Author Topic: Geekhack Thread Image Downloader  (Read 3081 times)

0 Members and 1 Guest are viewing this topic.

Offline cooldiscretion

  • Thread Starter
  • Posts: 747
  • Location: Seattle, WA
  • Convicted guilty of being totally rad.
Geekhack Thread Image Downloader
« on: Sun, 06 December 2015, 13:07:48 »
I'm not sure if this is the right category to post this, but if it's not maybe someone can move it.


Over the last few weeks I wrote a Python script that will download all images in a particular thread on Geekhack and generate
a report file with URL links to where the image was first encountered in the thread. It started because I wanted to use all the
images from the 'post your clacks' thread to be randomly displayed for my screensaver at work. Then, as I was looking at the
images that were downloaded, I wanted to know who posted them and where so I modified the script to create a report file.
The script will do it's best to find situations where there are duplicate images and squash them from being downloaded multiple
times. It doesn't download gifs, but it cannot currently distinguish between meme jpegs that have been uploaded or valid pictures.


I am in no way an amazing Python developer as I normally write C for my day to day job, but I've created a Github page with
instructions on how to use the script here:


https://github.com/stevegcarpenter/geekhack_image_downloader


Any feedback on how it might be improved or where the instructions aren't clear enough would be well appreciated. And of course,
I hope it serves the purpose for others that it did for me.

Offline Computer-Lab in Basement

  • The needs of the many outweigh the needs of the few.
  • * Elevated Elder
  • Posts: 3025
  • Location: NCC-1701, USS Enterprise
  • Live long and prosper
Re: Geekhack Thread Image Downloader
« Reply #1 on: Sun, 06 December 2015, 13:47:14 »
will this download all of the gifs?
tp thread is tp thread
Sometimes it's like he accidentally makes a thread instead of a google search.

IBM Model M SSK | IBM Model F XT | IBM Model F 122 | IBM Model M 122 | Ducky YOTD 2012 w/ blue switches | Poker II w/ Blue switches | Royal Kludge RK61 w/ Blue switches

Offline retrochick

  • Posts: 600
  • goodbye my wallet
Re: Geekhack Thread Image Downloader
« Reply #2 on: Sun, 06 December 2015, 13:53:56 »
don't think so.


Cherry is love.

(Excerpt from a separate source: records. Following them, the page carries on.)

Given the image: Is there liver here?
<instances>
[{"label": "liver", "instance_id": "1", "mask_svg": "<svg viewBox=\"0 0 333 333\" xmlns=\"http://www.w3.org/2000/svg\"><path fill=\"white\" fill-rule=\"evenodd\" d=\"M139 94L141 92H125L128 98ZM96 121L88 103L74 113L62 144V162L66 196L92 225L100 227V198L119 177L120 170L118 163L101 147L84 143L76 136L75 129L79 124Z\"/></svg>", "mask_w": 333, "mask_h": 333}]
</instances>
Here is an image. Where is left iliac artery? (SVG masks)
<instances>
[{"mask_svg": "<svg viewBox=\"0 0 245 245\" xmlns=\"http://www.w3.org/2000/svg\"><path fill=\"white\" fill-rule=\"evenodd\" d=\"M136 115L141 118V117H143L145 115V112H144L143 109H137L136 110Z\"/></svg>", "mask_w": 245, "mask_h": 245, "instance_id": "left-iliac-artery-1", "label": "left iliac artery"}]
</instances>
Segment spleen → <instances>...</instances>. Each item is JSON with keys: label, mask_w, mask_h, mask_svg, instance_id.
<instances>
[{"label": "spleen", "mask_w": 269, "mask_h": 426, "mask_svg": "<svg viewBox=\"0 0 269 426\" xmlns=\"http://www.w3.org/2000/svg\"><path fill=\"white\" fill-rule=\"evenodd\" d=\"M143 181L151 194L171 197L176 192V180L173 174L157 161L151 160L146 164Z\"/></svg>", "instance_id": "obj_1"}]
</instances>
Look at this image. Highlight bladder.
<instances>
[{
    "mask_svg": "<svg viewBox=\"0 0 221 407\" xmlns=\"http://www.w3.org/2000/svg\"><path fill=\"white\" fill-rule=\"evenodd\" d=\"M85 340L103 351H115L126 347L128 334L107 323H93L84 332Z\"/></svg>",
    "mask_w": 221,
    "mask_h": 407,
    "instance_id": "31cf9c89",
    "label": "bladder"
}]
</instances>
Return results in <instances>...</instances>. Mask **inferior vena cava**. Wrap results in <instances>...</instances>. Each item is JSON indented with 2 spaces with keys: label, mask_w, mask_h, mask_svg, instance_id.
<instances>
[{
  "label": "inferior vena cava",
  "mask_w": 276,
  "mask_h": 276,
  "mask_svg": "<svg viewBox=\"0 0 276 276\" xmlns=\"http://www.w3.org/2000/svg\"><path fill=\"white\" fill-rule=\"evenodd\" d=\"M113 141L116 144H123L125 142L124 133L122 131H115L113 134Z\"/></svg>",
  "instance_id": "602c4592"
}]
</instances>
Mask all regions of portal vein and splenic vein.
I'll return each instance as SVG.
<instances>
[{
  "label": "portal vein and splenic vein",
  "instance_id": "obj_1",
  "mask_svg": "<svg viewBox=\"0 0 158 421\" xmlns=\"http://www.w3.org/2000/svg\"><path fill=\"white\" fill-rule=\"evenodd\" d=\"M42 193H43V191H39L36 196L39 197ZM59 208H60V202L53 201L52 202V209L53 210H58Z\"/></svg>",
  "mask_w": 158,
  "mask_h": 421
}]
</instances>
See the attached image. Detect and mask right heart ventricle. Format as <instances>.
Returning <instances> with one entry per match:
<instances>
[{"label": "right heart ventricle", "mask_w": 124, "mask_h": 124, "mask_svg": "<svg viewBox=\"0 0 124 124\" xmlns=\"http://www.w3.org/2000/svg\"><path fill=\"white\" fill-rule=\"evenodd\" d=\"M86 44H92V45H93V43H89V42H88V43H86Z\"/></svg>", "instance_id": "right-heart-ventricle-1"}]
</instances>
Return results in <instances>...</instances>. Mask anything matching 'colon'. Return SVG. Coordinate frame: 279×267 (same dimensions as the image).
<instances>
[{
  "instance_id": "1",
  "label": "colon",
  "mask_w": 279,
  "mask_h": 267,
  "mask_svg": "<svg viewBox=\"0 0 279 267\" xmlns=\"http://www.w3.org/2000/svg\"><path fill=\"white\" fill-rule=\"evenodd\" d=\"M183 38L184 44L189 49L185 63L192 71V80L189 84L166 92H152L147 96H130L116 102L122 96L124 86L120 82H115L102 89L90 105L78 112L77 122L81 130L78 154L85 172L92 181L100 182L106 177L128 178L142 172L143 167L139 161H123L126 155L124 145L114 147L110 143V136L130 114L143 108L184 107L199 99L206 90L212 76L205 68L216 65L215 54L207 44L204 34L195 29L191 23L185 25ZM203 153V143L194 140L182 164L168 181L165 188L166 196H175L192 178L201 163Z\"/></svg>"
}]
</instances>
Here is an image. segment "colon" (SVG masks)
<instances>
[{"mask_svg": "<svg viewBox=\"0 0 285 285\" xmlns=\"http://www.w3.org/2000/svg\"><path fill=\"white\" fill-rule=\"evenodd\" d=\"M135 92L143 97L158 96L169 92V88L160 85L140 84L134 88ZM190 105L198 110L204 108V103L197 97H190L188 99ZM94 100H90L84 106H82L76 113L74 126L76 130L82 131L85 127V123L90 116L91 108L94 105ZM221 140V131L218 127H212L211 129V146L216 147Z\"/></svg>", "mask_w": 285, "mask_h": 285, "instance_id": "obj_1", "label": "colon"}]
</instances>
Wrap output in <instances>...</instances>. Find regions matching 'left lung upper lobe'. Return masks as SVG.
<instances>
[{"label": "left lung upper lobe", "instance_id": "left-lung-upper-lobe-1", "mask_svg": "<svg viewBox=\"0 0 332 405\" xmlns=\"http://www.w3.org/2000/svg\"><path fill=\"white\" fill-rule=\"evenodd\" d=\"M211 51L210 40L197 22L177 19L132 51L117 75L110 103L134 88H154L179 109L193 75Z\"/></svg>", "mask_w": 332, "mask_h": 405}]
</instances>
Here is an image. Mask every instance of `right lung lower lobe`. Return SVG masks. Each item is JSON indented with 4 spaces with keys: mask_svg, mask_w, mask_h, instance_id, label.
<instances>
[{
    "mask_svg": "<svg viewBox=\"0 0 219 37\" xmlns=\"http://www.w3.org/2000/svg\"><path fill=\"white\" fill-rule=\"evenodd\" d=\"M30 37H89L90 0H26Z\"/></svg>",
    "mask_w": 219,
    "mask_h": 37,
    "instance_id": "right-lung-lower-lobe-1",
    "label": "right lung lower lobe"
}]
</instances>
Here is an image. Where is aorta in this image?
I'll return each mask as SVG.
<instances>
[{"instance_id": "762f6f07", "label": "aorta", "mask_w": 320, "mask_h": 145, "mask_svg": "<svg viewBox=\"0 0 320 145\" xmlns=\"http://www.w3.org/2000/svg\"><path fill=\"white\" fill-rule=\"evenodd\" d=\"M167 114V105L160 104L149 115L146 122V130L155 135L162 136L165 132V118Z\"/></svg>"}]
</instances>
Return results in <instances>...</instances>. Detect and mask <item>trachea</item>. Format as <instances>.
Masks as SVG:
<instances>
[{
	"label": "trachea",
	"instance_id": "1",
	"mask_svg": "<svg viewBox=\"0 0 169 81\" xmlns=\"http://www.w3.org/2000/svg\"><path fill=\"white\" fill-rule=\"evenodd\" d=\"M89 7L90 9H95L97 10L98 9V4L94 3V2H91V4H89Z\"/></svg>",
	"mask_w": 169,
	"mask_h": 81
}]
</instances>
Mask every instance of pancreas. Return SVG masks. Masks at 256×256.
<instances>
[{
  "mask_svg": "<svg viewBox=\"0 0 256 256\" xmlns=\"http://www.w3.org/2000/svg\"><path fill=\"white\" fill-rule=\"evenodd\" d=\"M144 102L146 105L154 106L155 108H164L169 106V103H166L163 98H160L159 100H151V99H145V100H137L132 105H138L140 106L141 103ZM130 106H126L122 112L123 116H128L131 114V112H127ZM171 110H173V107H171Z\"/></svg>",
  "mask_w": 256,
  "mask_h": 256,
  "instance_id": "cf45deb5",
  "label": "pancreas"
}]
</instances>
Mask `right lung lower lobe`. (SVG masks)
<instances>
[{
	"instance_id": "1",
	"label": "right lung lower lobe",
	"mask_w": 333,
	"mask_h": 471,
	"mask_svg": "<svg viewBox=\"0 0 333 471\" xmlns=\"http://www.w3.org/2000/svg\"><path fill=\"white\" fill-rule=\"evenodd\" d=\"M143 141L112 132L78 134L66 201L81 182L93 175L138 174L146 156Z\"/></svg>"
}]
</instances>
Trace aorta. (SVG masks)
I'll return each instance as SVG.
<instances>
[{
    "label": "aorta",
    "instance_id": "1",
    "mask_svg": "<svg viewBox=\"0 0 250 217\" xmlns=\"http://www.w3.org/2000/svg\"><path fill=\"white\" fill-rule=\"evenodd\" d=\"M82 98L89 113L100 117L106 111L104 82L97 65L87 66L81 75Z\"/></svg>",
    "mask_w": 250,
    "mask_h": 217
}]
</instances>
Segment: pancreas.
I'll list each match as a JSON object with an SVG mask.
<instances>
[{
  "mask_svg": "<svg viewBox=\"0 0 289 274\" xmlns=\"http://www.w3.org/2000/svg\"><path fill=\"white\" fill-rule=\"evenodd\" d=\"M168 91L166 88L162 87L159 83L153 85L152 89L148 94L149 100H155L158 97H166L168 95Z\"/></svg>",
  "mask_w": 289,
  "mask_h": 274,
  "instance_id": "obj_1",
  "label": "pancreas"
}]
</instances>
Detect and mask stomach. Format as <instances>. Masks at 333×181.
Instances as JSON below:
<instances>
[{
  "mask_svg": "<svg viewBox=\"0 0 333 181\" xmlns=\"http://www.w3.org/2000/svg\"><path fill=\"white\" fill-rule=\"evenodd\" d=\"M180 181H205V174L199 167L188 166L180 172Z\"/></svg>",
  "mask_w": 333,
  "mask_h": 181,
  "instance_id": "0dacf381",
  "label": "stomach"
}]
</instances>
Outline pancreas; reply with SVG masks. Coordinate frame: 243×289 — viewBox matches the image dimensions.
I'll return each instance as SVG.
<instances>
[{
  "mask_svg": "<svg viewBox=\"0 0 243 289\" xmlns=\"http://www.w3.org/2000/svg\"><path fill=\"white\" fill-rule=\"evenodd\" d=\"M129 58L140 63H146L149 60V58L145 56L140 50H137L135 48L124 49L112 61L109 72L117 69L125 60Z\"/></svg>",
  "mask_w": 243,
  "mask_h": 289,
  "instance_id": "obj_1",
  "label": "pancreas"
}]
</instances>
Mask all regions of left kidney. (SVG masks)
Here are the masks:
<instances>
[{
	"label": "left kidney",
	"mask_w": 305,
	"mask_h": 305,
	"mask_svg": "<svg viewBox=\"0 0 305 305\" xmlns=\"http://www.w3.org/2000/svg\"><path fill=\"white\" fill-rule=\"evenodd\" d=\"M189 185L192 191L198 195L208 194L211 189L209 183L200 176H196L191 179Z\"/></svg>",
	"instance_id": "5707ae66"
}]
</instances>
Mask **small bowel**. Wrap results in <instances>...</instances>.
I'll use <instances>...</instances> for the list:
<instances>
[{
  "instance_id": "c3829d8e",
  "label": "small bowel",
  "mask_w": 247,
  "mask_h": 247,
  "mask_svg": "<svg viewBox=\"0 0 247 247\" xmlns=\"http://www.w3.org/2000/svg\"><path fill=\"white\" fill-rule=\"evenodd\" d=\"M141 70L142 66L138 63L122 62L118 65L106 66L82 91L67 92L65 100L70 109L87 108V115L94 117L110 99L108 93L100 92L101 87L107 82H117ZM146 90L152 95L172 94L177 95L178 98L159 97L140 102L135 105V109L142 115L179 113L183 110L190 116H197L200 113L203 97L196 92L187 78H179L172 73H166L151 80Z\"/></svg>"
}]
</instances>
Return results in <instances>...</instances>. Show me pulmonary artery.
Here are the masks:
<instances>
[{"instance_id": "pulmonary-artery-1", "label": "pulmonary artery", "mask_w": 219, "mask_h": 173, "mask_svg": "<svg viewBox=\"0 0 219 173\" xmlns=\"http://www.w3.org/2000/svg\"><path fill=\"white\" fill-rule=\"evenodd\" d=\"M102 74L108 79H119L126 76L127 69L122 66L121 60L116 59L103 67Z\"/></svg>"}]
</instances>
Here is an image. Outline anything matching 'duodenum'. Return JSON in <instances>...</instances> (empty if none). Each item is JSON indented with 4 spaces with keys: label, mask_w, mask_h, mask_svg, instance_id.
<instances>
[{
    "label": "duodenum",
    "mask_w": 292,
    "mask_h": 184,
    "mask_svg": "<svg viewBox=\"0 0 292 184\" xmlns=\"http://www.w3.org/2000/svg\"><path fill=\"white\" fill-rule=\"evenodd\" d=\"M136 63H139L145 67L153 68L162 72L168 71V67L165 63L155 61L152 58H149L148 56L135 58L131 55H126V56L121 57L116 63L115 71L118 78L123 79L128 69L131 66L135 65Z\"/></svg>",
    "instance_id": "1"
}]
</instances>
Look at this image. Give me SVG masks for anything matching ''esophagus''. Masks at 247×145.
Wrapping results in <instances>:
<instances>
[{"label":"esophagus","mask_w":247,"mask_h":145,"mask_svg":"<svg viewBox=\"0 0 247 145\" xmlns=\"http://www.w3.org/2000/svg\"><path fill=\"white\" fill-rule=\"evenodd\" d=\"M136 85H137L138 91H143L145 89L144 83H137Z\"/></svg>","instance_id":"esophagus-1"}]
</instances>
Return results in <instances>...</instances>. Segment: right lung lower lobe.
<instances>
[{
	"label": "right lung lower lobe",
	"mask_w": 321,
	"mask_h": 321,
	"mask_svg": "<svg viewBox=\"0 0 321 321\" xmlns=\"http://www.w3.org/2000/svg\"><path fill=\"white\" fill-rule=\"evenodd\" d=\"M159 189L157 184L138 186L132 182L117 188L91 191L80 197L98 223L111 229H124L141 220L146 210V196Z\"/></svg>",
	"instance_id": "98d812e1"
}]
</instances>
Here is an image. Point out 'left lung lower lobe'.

Topre is life. ~raymogi

Offline cooldiscretion

  • Thread Starter
  • Posts: 747
  • Location: Seattle, WA
  • Convicted guilty of being totally rad.
Re: Geekhack Thread Image Downloader
« Reply #3 on: Sun, 06 December 2015, 14:24:05 »
will this download all of the gifs?

It won't download gifs. but the script could be modified to only download gifs or even to specify what types of files to be downloaded I suppose.

Offline azhdar

  • Praise the AZERTY god
  • Posts: 2435
  • Location: France
  • 65% Enlightened
Re: Geekhack Thread Image Downloader
« Reply #4 on: Sun, 06 December 2015, 14:28:29 »
would it work to download from the posts of a user, for example : https://geekhack.org/index.php?action=profile;area=showposts;u=36817
Azerty Propagandiste

Offline cooldiscretion

  • Thread Starter
  • Posts: 747
  • Location: Seattle, WA
  • Convicted guilty of being totally rad.
Re: Geekhack Thread Image Downloader
« Reply #5 on: Sun, 06 December 2015, 15:54:24 »
would it work to download from the posts of a user, for example : https://geekhack.org/index.php?action=profile;area=showposts;u=36817

Unfortunately, it won't currently. A thread is only really comprised of two numbers that are important which I extract from the URL address.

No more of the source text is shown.